George Dole of Bath, Maine, was fifth in the May 1954 race at Iffley Road track in Oxford in which Roger Bannister became the first person ever to break the four-minute mile barrier.

(NEWS CENTER Maine) -- On May 6, 1954, a young man from Maine became part of sports history.

That was the day in England when Roger Bannister became the first racer to run a mile in less than four minutes. The four-minute mile had been one of those seemingly impossible barriers in sports for a number of years, until Bannister broke it by just six-tenths of a second.

Running the race with him was George Dole, from Bath. Dole had started running as a student at Morse High School, then was on the Yale University track team. He was a graduate student at Oxford University in England, and a member of that school's track team at the time of the record-setting race.

Dole told NEWS CENTER there was great anticipation of breaking the four-minute mile, as well as some doubt it would ever happen. He says that day's race was between Oxford and the Britain AAU, and that Bannister and two other runners entered with the goal of beating the four-minute mark.

Dole started on the pole. He ran hard for the first hundred yards. At that point, three elite runners moved to the front and Dole faded out of the screen and into a happy and productive life.

He had run 4:10 before, but on that day he started too fast, and ended up in fifth place at 4:25.

Dole said he was so interested in what was happening in front of him, that he didn't pay too much attention to what he was doing. He was just past halfway through the final lap when Bannister finished. Dole said he could not see the finish because of all the people on the infield.

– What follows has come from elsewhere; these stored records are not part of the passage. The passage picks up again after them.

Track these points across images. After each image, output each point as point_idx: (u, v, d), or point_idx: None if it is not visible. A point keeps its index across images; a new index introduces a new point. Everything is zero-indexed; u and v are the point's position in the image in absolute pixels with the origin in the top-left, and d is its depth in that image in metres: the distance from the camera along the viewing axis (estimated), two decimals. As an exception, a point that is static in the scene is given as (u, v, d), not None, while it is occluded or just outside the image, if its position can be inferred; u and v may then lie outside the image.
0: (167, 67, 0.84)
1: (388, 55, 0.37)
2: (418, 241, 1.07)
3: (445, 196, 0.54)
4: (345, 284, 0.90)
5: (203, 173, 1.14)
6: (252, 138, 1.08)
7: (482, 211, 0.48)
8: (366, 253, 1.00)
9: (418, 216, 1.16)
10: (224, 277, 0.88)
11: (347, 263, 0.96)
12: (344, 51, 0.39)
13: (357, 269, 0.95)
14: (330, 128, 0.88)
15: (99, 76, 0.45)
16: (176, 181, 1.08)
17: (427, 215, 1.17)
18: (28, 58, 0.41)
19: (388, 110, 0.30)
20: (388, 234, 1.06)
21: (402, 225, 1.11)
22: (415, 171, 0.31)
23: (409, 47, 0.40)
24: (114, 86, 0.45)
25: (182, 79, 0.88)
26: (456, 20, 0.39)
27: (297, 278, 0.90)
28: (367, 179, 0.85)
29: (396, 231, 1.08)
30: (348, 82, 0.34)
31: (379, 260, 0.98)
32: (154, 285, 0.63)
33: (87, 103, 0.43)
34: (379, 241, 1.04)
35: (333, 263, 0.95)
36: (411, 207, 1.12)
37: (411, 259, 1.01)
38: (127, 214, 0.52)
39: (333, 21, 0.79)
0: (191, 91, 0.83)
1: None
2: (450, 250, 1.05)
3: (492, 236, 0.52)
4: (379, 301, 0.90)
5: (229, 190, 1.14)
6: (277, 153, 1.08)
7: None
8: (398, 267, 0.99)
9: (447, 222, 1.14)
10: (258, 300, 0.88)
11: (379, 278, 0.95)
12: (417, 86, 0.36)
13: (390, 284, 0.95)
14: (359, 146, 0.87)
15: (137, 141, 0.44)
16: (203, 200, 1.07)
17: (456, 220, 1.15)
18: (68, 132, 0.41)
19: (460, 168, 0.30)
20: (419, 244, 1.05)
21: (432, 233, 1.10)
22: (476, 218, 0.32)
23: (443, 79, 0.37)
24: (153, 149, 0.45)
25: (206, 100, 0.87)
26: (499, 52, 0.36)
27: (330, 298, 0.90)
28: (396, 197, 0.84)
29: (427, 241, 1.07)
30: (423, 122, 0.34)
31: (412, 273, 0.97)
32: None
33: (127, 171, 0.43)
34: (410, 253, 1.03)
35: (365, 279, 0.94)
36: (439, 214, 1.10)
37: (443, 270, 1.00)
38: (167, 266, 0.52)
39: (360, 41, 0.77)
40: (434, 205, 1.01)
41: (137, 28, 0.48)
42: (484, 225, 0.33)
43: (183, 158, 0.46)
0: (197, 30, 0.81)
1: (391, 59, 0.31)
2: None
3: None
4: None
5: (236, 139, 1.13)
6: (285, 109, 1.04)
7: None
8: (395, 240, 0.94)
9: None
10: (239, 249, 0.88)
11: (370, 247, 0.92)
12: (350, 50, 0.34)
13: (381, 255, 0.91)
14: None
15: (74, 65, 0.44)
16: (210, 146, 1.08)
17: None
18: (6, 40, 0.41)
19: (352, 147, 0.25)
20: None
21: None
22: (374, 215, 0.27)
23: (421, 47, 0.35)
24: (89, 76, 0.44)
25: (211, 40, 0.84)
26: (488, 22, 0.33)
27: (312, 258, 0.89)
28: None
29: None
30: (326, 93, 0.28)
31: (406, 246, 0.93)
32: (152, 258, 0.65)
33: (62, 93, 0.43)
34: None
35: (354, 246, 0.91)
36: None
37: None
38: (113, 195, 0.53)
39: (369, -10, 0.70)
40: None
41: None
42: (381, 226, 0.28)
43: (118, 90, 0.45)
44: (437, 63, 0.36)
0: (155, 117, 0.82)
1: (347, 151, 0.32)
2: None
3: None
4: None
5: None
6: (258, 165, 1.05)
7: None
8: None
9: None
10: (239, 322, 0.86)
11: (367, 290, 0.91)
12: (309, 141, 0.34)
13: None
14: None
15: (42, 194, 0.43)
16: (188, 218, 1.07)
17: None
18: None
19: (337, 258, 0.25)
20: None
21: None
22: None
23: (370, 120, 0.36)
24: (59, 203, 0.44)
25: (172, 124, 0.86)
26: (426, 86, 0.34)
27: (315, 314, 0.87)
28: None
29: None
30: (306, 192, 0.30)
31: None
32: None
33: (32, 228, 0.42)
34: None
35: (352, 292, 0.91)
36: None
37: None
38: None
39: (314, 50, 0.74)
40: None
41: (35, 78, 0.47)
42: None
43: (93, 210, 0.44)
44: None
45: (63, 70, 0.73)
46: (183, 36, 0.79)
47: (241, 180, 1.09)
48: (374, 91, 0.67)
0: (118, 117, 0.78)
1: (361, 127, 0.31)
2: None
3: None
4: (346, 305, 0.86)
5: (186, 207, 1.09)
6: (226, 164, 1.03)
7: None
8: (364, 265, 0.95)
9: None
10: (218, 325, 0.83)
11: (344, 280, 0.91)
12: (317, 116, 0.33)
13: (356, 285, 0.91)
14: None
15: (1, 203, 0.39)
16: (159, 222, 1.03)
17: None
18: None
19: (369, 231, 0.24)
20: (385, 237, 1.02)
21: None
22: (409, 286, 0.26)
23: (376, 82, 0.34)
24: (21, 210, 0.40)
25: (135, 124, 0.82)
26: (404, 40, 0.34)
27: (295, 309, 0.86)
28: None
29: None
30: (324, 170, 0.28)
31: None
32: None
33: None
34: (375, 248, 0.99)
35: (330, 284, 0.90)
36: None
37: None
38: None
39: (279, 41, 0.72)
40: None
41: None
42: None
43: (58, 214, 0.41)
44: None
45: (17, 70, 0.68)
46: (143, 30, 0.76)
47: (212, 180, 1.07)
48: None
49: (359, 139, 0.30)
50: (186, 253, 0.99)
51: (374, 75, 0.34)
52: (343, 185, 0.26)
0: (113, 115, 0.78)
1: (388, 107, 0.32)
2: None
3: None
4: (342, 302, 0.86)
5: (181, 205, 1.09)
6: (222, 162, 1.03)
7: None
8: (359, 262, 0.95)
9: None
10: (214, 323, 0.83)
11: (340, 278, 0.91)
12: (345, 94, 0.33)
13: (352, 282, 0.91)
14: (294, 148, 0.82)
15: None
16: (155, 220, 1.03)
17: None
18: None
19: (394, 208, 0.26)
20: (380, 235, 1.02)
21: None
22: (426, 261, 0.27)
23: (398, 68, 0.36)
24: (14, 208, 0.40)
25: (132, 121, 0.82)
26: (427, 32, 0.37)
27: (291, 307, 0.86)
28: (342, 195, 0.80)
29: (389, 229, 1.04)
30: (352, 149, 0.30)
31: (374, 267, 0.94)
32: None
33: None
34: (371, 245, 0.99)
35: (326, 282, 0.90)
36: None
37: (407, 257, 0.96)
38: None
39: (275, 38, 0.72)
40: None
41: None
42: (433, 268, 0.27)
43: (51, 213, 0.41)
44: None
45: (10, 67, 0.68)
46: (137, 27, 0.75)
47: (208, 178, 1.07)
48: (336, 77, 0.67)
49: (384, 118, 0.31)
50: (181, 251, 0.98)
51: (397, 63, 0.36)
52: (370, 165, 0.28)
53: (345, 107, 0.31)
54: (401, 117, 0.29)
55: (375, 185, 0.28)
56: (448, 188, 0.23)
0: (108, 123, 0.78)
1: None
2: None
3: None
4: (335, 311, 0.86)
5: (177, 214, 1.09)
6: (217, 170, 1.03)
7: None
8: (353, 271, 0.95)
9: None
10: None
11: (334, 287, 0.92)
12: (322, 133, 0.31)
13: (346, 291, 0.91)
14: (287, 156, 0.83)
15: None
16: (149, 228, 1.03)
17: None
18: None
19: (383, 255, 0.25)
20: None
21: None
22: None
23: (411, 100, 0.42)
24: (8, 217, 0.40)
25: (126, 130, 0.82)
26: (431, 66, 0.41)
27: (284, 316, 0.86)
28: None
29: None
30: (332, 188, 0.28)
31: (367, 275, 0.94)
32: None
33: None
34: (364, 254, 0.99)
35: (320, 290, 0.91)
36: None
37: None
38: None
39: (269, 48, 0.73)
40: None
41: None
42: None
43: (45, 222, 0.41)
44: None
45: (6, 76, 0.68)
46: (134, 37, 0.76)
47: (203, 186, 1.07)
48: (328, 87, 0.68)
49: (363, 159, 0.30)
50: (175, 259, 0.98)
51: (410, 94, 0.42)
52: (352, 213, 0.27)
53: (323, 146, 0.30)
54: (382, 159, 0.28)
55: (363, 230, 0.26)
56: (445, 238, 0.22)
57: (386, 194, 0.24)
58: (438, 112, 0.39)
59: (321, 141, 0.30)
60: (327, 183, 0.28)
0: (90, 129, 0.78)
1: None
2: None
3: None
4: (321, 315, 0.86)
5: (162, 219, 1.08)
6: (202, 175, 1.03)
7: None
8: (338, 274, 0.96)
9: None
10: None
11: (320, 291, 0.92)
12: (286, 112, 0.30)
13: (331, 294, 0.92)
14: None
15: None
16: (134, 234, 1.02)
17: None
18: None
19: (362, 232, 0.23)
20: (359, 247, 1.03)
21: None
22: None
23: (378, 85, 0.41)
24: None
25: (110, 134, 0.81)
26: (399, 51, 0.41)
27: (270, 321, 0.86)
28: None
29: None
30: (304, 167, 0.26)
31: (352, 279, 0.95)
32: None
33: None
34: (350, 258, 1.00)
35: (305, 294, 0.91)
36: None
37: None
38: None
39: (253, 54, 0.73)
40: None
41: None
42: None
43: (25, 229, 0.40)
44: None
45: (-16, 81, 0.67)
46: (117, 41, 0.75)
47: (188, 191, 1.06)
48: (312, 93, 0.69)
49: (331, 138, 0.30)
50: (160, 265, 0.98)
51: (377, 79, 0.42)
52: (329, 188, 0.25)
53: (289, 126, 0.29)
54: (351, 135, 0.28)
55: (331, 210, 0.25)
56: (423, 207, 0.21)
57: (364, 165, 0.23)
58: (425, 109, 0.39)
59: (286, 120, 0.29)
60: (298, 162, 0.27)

He says he still remembers the announcer giving the time for the race, and when he started saying the time as "three minutes…" Dole says people started cheering so loudly they couldn't hear the rest of the number.

It was a milestone moment in sports, although Bannister's record would be broken by an Australian runner a month and a half later.

"I always said I was last in the first," Dole told NEWS CENTER. However, at the 40th anniversary of the run, he learned that he had actually passed one of the "rabbits" in the race who had pulled to the outside and jogged to the finish.

Dole was born in Fryeburg and grew up in Bath. He was the valedictorian of his class at Morse High Schoool and did his undergraduate work at Yale.

He says the race is "a nice memory", but less important than the rest of his life. He ran only a couple of weeks after that famous day. Dole returned to the United States and went on to become the Reverend Doctor George Dole, earn a doctorate from Harvard University and have a career as a highly respected theologian.

Dole returned to Bath in 1999 to become pastor of a church. He is a highly respected leader of the Swedenborgian Church. Dole said he was still running regularly at age of 82, and said a few people know about his role in sports history but many do not.